Carol Dweck’s research about the impact of growth versus fixed mindsets (with regard to children achieving their full potential) seemed to sweep quickly through the education landscape. There’s a lot of good in the idea: what we focus on in the learning process ought to focus on improving knowledge and skills rather than simply aiming for a specific score on an assessment. Dweck’s 2007 book, Mindset, perseverates on that point though examples and in my personal opinion, contains about seven really great pages that get to the core of the idea (you can skip the rest).
Kohn points out that the fundamental principles of the growth mindset focus aren’t inherently bad, but he offers this, which to me sums up everything (everything) about education reform, trends, and change:
Having spent a few decades watching one idea after another light up the night sky and then flame out — in the field of education and in the culture at large — I realize this pattern often has less to do with the original (promising) idea than with the way it has been oversimplified and poorly implemented. (Source)
“Oversimplified and poorly implemented” is exactly how I’d characterize pretty much every new idea, trend, or attempt at reform that has swept through schools. Think of the biggest of our generation: No Child Left Behind. Do we want 100% of students to read and do math at grade-level standard? Of course! A horrifying oversimplification, though. And poorly implemented, yes that too: the best way to compel a “failing” school to improve is to threaten it with sanctions. Yeah, that’s a great plan.
When I read those seven meaningful pages of Mindset a few years ago, it did dramatically transform the way I interact with my students, my colleagues, and most importantly my own offspring. I believe that one of the pervasive faults of recent generations of Americans is that too many (not all) have been lulled into the beliefs that one, achievement trumps effort, and two, achievement is an entitlement (everyone gets a ribbon). The results run the gamut, from scholars who fall into depression or worse over failure to meet a certain high academic score to young employees who show up to work feeling like their boss ought to praise them just for making it in to work less late than yesterday.

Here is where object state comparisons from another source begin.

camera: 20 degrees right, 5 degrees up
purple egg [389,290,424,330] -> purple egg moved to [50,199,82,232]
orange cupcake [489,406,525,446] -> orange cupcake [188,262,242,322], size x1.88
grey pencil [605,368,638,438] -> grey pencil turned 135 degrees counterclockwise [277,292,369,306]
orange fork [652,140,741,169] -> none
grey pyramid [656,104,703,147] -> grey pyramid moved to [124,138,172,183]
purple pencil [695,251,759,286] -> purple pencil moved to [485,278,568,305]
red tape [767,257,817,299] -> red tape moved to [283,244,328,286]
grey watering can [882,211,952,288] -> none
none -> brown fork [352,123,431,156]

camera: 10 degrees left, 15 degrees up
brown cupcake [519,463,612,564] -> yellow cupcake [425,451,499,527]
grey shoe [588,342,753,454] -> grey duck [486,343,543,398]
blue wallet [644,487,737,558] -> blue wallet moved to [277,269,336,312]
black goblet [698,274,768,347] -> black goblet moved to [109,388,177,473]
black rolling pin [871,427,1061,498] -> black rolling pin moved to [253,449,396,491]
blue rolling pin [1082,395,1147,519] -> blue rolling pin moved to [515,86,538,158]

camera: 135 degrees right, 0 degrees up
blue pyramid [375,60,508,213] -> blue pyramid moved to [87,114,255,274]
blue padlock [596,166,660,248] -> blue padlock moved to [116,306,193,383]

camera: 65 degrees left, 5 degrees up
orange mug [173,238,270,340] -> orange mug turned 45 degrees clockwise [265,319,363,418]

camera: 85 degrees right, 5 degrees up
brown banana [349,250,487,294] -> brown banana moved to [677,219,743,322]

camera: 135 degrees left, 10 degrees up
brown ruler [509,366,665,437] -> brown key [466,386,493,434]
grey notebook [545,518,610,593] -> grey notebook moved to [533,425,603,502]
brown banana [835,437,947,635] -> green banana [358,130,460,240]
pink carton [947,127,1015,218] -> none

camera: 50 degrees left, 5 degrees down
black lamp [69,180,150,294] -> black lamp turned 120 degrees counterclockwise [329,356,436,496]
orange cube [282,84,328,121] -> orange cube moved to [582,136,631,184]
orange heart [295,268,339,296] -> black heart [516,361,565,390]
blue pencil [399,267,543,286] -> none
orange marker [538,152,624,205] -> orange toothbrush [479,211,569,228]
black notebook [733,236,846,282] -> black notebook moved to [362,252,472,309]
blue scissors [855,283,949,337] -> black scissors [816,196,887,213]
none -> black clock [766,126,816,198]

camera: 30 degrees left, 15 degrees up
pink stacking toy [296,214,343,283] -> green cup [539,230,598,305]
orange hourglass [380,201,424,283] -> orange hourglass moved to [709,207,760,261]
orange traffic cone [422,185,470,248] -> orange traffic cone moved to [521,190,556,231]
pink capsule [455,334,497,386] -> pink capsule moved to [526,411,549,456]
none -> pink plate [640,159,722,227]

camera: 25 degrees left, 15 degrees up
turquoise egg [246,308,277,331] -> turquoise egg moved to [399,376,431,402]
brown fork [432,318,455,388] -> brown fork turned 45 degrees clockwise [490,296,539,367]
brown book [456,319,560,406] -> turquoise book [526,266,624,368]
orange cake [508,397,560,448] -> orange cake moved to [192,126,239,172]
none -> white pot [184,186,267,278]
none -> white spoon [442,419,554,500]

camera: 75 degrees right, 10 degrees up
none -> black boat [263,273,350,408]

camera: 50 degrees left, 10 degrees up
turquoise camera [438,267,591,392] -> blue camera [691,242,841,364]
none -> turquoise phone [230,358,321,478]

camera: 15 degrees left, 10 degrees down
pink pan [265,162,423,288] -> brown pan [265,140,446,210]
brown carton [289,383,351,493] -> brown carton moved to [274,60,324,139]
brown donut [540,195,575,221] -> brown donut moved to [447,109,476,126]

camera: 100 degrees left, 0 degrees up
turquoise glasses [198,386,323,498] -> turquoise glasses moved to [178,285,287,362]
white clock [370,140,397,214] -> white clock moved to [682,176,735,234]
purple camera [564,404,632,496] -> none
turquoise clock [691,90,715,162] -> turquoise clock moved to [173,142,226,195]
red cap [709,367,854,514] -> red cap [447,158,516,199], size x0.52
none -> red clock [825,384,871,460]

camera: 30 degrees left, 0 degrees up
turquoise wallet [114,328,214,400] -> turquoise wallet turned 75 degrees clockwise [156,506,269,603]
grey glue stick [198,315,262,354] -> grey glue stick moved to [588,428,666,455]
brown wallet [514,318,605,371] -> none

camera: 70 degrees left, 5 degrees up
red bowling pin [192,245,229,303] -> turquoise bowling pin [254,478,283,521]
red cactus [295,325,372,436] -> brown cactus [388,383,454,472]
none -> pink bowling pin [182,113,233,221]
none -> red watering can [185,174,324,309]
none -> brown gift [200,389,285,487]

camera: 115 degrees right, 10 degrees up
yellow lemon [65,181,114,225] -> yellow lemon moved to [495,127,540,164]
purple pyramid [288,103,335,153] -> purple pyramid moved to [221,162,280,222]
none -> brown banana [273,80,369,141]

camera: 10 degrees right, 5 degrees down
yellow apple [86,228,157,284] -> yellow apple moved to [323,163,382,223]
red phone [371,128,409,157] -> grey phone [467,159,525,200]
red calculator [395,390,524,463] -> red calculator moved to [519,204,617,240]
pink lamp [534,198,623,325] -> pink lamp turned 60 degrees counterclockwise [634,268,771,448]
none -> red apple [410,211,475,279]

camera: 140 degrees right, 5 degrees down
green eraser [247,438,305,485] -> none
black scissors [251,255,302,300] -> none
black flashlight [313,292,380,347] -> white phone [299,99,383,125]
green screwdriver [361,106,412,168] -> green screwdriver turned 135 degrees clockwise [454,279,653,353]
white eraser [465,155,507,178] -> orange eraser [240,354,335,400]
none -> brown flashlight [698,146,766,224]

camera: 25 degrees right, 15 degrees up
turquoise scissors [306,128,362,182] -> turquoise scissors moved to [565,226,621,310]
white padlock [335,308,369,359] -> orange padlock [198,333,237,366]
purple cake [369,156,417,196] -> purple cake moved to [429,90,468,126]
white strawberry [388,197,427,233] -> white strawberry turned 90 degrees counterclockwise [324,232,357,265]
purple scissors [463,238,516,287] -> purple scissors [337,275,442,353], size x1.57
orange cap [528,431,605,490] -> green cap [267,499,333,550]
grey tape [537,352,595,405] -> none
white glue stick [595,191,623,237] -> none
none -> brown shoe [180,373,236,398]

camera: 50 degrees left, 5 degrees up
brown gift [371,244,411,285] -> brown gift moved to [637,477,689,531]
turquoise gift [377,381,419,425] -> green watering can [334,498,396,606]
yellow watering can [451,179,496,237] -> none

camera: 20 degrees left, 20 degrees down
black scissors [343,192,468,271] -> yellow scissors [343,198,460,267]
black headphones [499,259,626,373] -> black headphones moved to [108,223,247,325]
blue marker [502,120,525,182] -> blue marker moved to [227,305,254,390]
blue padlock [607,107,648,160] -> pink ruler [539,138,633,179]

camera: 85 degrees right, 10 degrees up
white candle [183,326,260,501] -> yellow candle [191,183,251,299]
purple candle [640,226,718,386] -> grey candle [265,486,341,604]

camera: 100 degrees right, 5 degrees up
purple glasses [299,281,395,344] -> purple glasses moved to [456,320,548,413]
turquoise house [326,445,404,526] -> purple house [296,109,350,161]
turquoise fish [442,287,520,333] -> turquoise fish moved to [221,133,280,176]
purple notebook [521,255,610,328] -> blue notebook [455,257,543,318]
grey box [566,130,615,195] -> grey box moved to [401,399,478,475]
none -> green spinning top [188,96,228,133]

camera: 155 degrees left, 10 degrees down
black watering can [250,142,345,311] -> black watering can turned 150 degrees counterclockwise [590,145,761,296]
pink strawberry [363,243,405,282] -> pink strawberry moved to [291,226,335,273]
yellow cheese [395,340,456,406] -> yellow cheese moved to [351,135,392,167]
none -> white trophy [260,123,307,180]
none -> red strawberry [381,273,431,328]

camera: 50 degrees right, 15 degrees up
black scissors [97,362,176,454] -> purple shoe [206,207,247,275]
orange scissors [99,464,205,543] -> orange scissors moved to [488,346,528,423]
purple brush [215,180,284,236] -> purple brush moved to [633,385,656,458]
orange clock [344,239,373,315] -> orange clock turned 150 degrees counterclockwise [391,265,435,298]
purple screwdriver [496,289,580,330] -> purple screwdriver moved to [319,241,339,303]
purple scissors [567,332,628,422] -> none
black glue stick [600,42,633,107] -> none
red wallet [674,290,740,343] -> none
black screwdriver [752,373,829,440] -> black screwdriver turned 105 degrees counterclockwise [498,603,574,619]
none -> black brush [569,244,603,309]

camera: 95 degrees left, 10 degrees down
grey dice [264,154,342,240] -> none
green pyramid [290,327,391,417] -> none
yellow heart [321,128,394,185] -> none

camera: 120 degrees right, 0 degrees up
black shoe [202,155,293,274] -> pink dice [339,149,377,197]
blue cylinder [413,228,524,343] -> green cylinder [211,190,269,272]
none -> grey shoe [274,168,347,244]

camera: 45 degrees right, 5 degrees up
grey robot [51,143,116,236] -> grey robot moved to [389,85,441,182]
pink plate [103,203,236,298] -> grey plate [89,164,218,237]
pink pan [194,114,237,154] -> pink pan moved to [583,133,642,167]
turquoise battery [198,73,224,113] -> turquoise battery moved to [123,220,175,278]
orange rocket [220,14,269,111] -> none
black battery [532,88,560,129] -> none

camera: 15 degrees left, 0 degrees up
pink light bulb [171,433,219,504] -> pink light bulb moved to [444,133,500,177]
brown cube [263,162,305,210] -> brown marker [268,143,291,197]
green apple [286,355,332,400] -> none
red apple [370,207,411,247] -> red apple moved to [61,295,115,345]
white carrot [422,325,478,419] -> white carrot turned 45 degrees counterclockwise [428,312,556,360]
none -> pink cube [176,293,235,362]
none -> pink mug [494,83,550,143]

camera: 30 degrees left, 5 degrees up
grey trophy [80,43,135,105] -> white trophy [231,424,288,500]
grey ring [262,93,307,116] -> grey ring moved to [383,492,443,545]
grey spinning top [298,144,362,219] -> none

Kohn’s critique of the growth mindset is valid and worth the read. For me it illustrated our cultural tendency to reduce all concepts to the binary: fixed vs. growth, republican vs. democrat, good vs. bad, and so on. Kohn points out that an emphasis on growth discounts the very real fact that achievement actually does matter, too. “Achievement” need not mean test scores or scaling the ivy walls of a university, mind you: it can certainly mean the achievement of a meaningful learning goal or objective.
We as teachers need to be careful about how we implement the concepts of growth mindset. Have we oversimplified it to focus on improvement and growth so we now scrawl “great effort!” in the margins of a paper so we can teach with a “growth mindset”?
To me the way to balance this all is not by focusing on growth versus fixed, but by ensuring that students recognize cause and effect in their own behaviors and habits. The result is deliberate feedback from me to help my students or colleagues deconstruct their effort and analyze whether and how those efforts contributed toward the desired effect.
That takes more time than simply “praising the effort.”
But, as we in education know, doing the right thing the right way almost always takes little longer than it would if we took the oversimplified and poorly implemented way.